Это все отпуск. Свободное время не идет ей на пользу. Нужно будет обязательно сказать об этом Хлебникову. Если хочет заботиться о ней, то пусть загружает ее работой как можно больше. Тогда ей не будут приходить глупые мысли в голову. Не придется слоняться по опустевшей квартире и ловить каждый шорох. Мила огляделась, словно видела все впервые. Кажется, все та же обстановка. Не хватает чего-то едва уловимого, мелочей, которые покинули этот дом вместе со своим хозяином, а теперь вместо них образовались пустоты, привлекающие внимание Милы. Оставалось надеяться, что скоро ощущение пройдет, нужно просто подождать. Мила поднялась и подошла к столу. Провела кончиками пальцев по его полированной поверхности. Компьютер сиротливо смотрел на нее темным, запыленным экраном. Теперь здесь нет того беспорядка, который всегда устраивал муж. Бесконечные рукописи, научные рефераты, рецензии, статьи – Максим купался в них, испытывая непонятное для Милы удовольствие от длинных формул.

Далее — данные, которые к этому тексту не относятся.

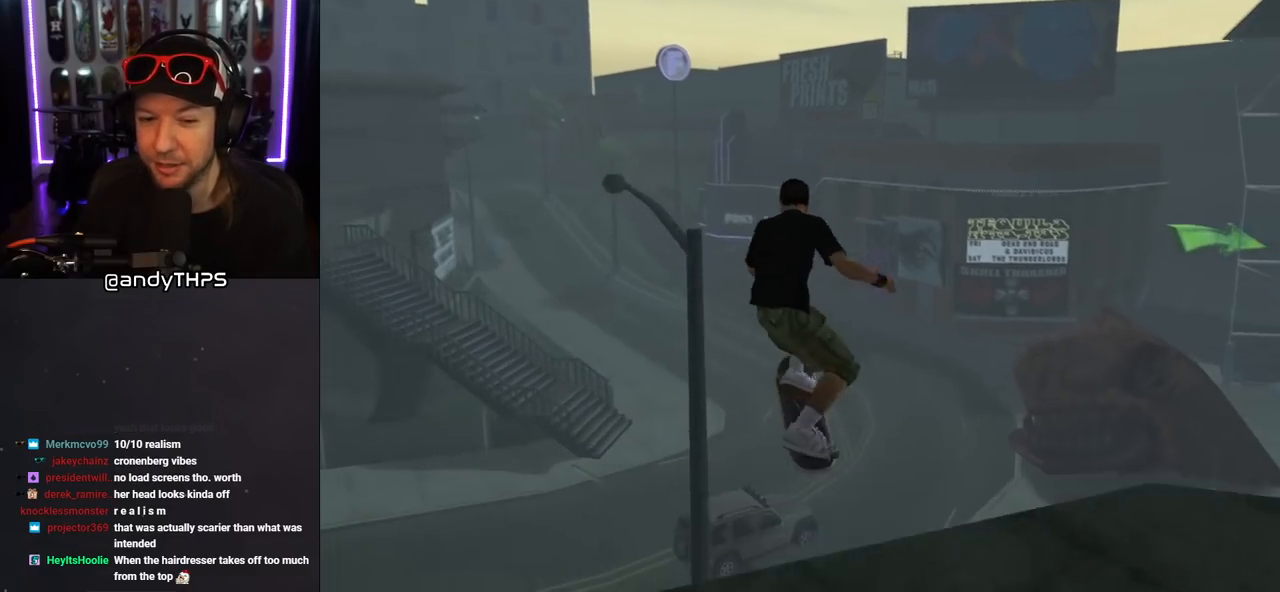
{"buttons": ["L1"], "left_stick": "center", "right_stick": "center", "events": [[50, "DPAD_DOWN", "up"], [50, "SQUARE", "down"], [83, "DPAD_RIGHT", "up"], [150, "SQUARE", "up"], [200, "DPAD_RIGHT", "down"], [317, "SQUARE", "down"], [433, "SQUARE", "up"], [467, "DPAD_RIGHT", "up"]]}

– В них музыка, – любил говорить Смыслов, с восторгом всматриваясь в знаки, кажущиеся Миле языком инопланетных существ. Серые глаза Максима сияли. – Это музыка, самая настоящая, не имеющая конца. Как любовь…

Милу поражало умение мужа сравнивать несравнимое. Она редко вступала с ним в спор, потому что Максим не давал ей такой возможности.

– Это не тема для дискуссии. Математика – музыка, телевидение – наркотик. Как тебе?

– Ничего себе! – возмущалась Мила, но в глазах мужа плясали веселые огоньки.

– Давай останемся каждый при своем мнении, – он умел сглаживать углы. – Два культурных человека всегда смогут договориться, правда? Ты не против называться культурным человеком?

Она не всегда понимала, когда он шутит, а когда говорит всерьез. Может быть потому, что их общение с годами стало слишком формальным. После того, как Кирилл стал жить отдельно, их семья существовала исключительно на бумаге. Только печати в паспорте указывали на это. Мила еще больше окунулась в работу, Максим – в свои научные исследования. Исчезло то звено, которое время от времени соединяло их. Кирилл сам стал мужем. Он жил своей собственной жизнью, наполненной и, кажется, счастливой. А его родители все чаще забывали о том, что они – два культурных человека, которые обязательно договорятся.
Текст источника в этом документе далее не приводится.